AIM OF THE EXERCISE: Update the rows in the part that opens with the line containing "Основне місце роботи, Суміщення, Сумісництво" and closes with the line containing "Which series contains the highest Y value?": replace "pie chart" with "donut chart" and keep everything else unchanged. Give only that part, leaving out the pictures.

EXCERPTED DATA:
__________

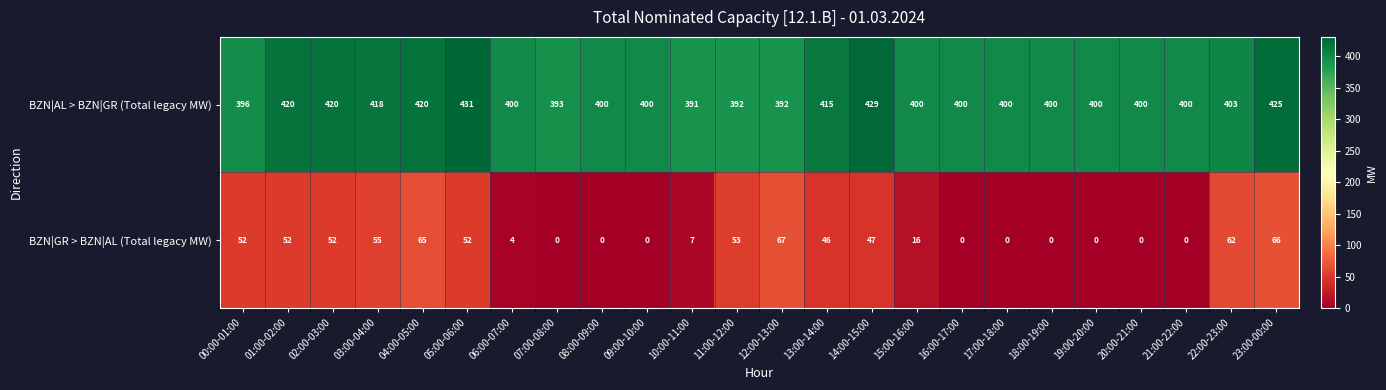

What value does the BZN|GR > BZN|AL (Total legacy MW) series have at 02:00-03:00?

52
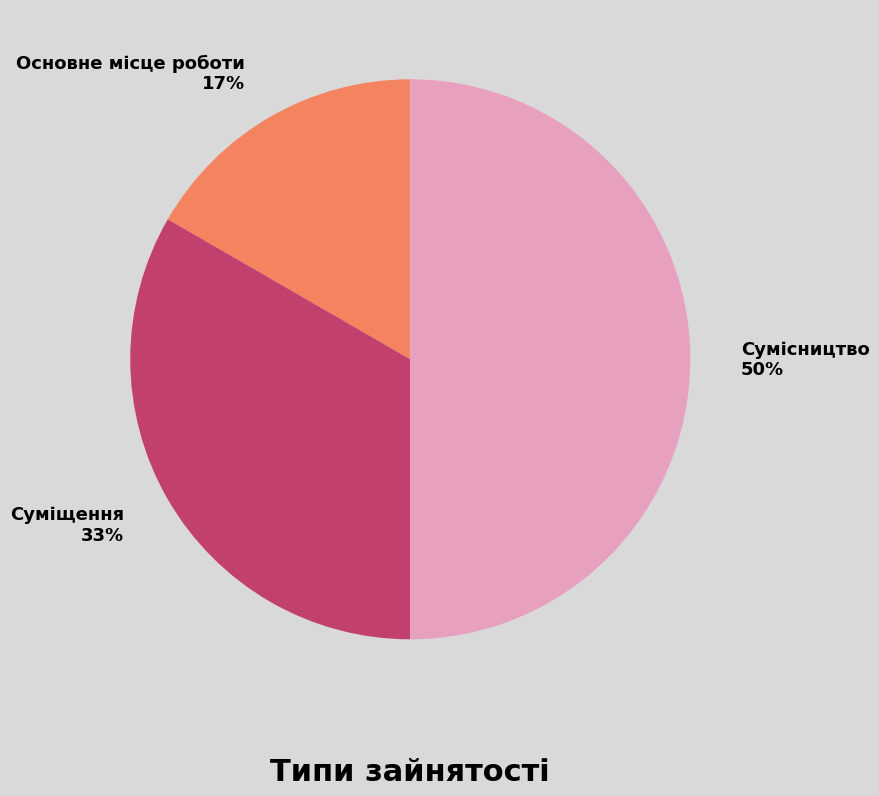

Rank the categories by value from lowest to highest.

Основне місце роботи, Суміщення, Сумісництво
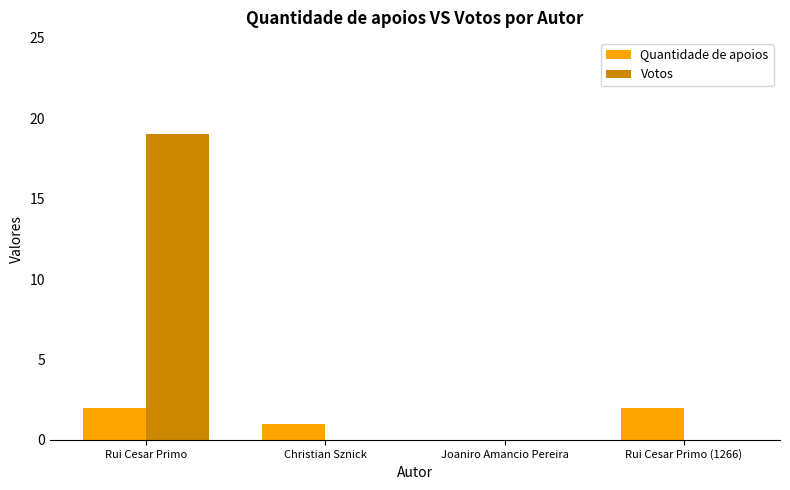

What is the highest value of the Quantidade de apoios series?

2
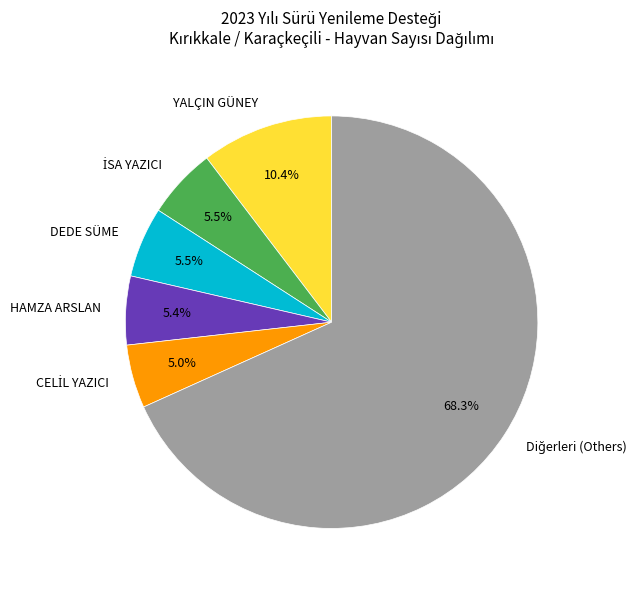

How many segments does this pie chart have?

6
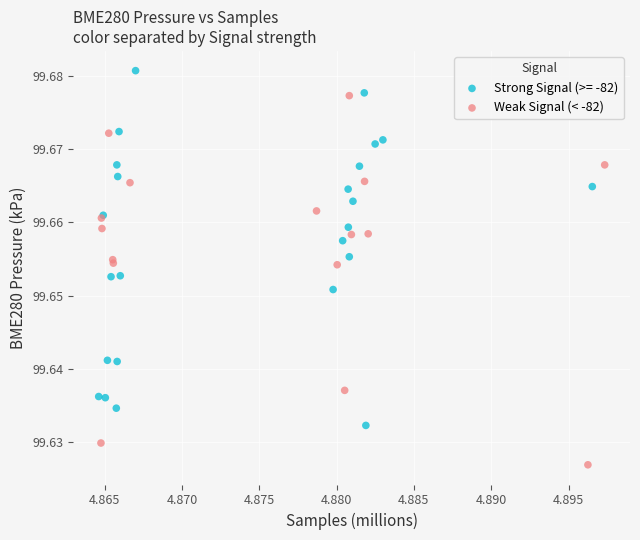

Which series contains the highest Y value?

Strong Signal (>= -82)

__________

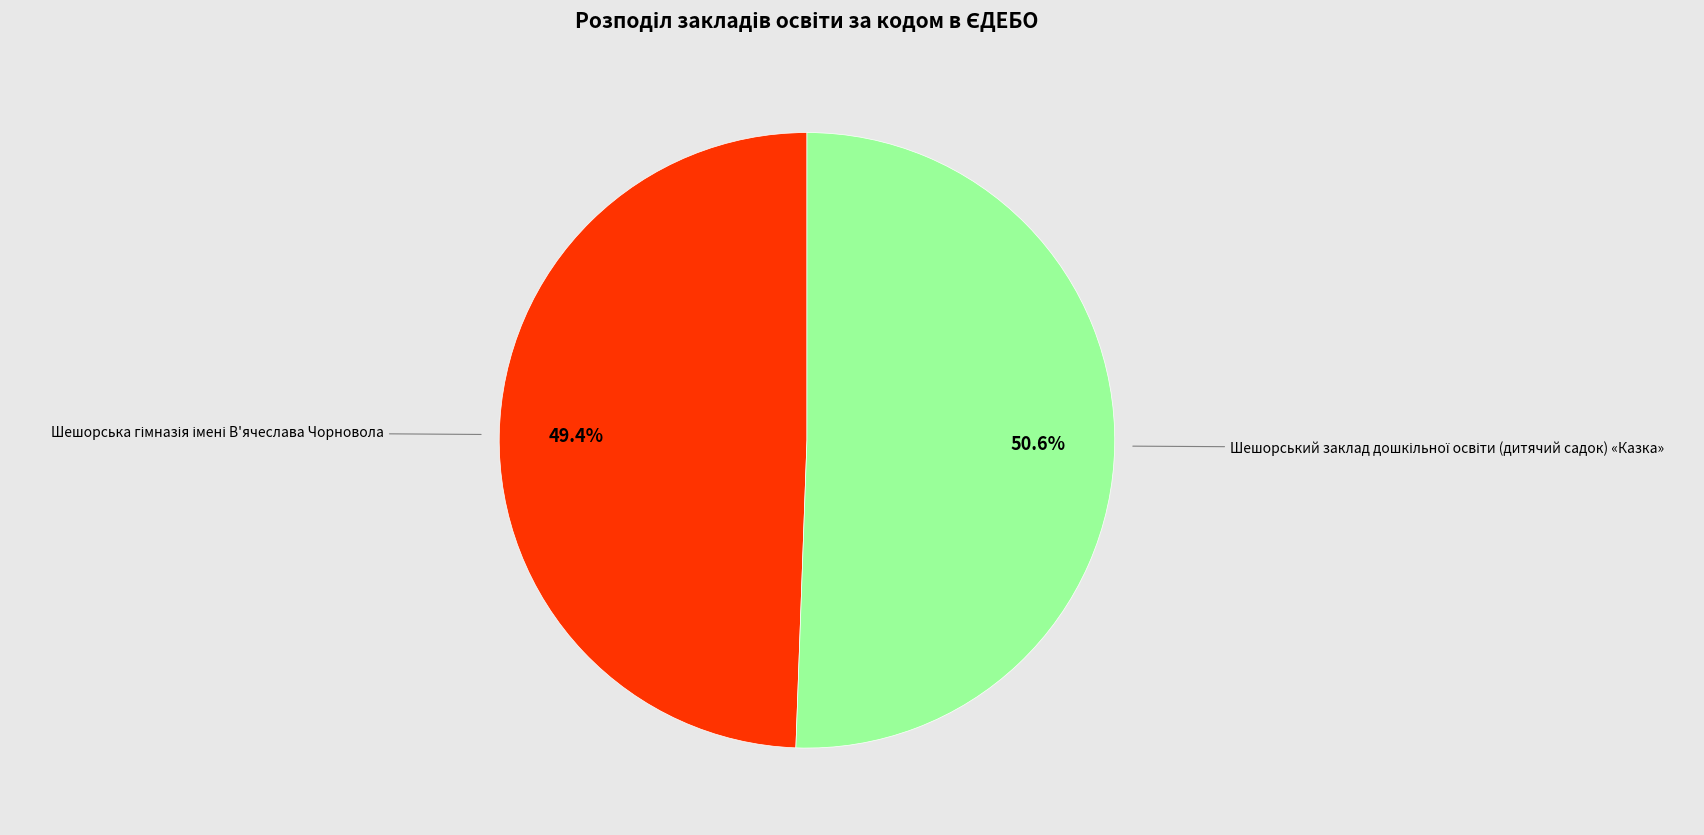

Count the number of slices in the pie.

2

__________

EXERCISE ANSWER:
Основне місце роботи, Суміщення, Сумісництво

What is the highest value of the Quantidade de apoios series?

2

How many segments does this donut chart have?

6

Which series contains the highest Y value?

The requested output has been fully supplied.